Une organisation commerciale renforcée pour l’Europe
La stratégie européenne de Qwarry sera pilotée par Khalil Morsli, nommé VP Sales Europe. Fort de plus de onze ans d’expérience dans la publicité digitale, il a occupé des fonctions de management chez Adikteev et Emoteev avant de rejoindre Qwarry en 2020. Sa mission couvre la définition de la stratégie européenne, la structuration de l’offre commerciale et le développement des partenariats avec les agences, annonceurs et acteurs médias.
Le bureau londonien doit également se renforcer sur le plan opérationnel. Sara Haniz rejoint l’équipe comme Sales Director UK, avec la responsabilité de développer à la fois le marché domestique britannique et les hubs européens installés à Londres. Qwarry prévoit aussi plusieurs recrutements internationaux afin de consolider cette présence locale et de soutenir sa croissance commerciale.
Cette organisation traduit une évolution classique des sociétés AdTech en phase d’expansion. Après avoir validé leur technologie et leur modèle sur leur marché d’origine, elles doivent construire une capacité commerciale internationale, adapter leur discours aux spécificités locales et développer des partenariats avec les trading desks, agences, plateformes technologiques et éditeurs.
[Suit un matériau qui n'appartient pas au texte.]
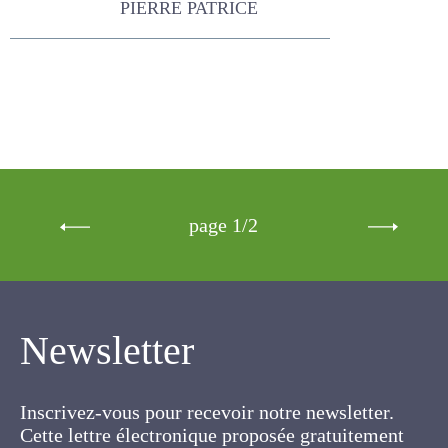
page 1/2
Newsletter
Inscrivez-vous pour recevoir notre newsletter.
Cette lettre électronique proposée
gratuitement par l'AFPF vise la mise en place
d'un lien organique et vivant entre l'Association,
ses membres et toutes les personnes
concernées par les cultures fourragères et les
prairies.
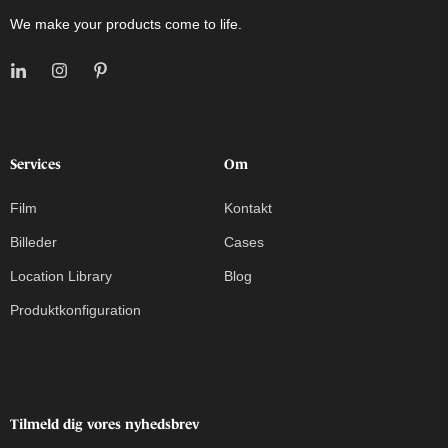
We make your products come to life.
Services
Om
Film
Kontakt
Billeder
Cases
Location Library
Blog
Produktkonfiguration
Tilmeld dig vores nyhedsbrev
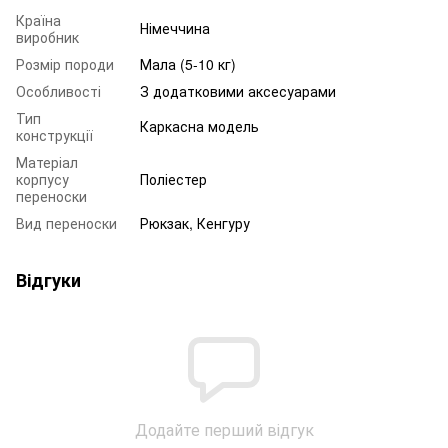
Країна
Німеччина
виробник
Розмір породи
Мала (5-10 кг)
Особливості
З додатковими аксесуарами
Тип
Каркасна модель
конструкції
Матеріал
корпусу
Поліестер
переноски
Вид переноски
Рюкзак, Кенгуру
Відгуки
Додайте перший відгук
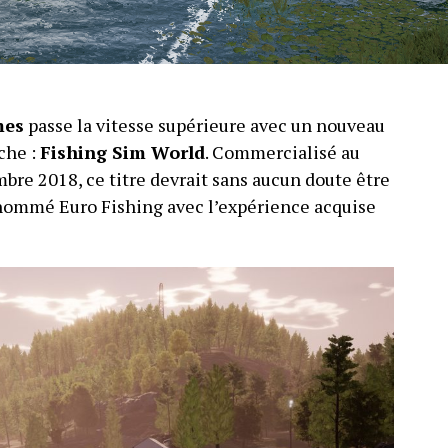
mes
passe la vitesse supérieure avec un nouveau
che :
Fishing Sim World
. Commercialisé au
mbre 2018, ce titre devrait sans aucun doute être
-nommé Euro Fishing avec l’expérience acquise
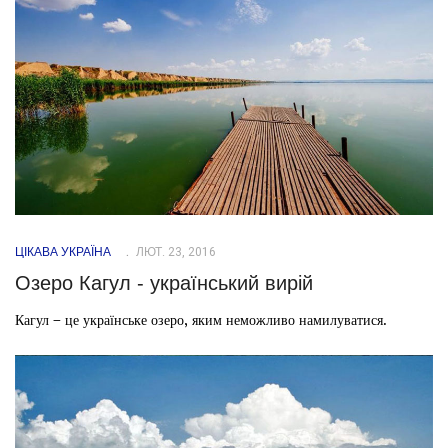
ЦІКАВА УКРАЇНА
ЛЮТ. 23, 2016
Озеро Кагул - український вирій
Кагул – це українське озеро, яким неможливо намилуватися.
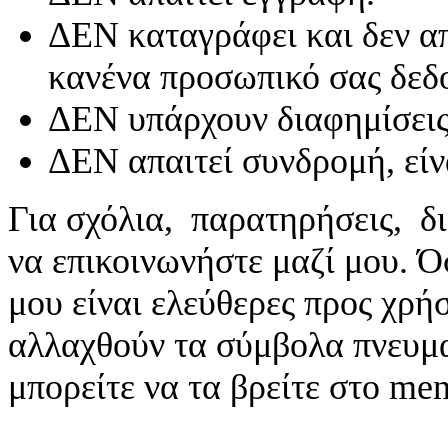
ΔΕΝ καταγράφει και δεν απ
κανένα προσωπικό σας δεδ
ΔΕΝ υπάρχουν διαφημίσεις
ΔΕΝ απαιτεί συνδρομή, είν
Για σχόλια, παρατηρήσεις, δι
να επικοινωνήστε μαζί μου. 
μου είναι ελεύθερες προς χρή
αλλαχθούν τα σύμβολα πνευματ
μπορείτε να τα βρείτε στο me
Des objectifs ambitieux et une dynamique déjà installée
Qwarry revendique une progression notable de son activité. L’entreprise indique avoir enregistré une croissance globale de 45 % de son chiffre d’affaires en 2025, une hausse de 22 % des budgets médias gérés en CTV et sur YouTube, ainsi qu’une augmentation de 41 % du nombre de campagnes lancées par rapport à 2024. Elle affirme également avoir gagné plus de 120 clients annonceurs et agences sur l’année écoulée.
L’ouverture britannique doit prolonger cette dynamique. L’entreprise vise 50 nouveaux budgets sur ce marché, une croissance annuelle de 40 % et le recrutement de cinq collaborateurs internationaux. Des déploiements supplémentaires dans la zone EMEA sont également à l’étude, avec de premières ouvertures envisagées à moyen terme.
Pour Qwarry, l’enjeu dépasse donc la simple présence commerciale au Royaume-Uni. Il s’agit de prouver qu’une technologie européenne fondée sur le privacy-first advertising peut s’imposer dans un marché très concurrentiel, face à des plateformes globales, des solutions programmatiques établies et des acteurs spécialisés du ciblage contextuel.
Ce que cette expansion révèle de l’avenir de la publicité digitale
L’implantation de Qwarry à Londres reflète une tendance de fond : la publicité digitale entre dans une phase où la performance devra être obtenue avec moins de données individuelles, davantage de transparence et une meilleure maîtrise des environnements de diffusion. Les marques ne peuvent plus seulement raisonner en volume d’impressions ou en coût d’acquisition immédiat. Elles doivent intégrer la qualité du contexte, la sécurité de marque, l’attention réelle, la conformité et la cohérence entre canaux.
Pour les entrepreneurs et professionnels de l’innovation, le cas Qwarry illustre plusieurs leviers de croissance dans l’AdTech européenne : la spécialisation technologique, la conformité réglementaire comme avantage commercial, l’omnicanalité comme réponse à la fragmentation média et l’expansion internationale par les hubs d’agences. Dans un marché dominé par quelques grandes plateformes, les acteurs indépendants peuvent encore créer de la valeur s’ils résolvent un problème clair : aider les annonceurs à toucher les bonnes audiences, au bon moment, dans le bon contexte, sans fragiliser la confiance des utilisateurs.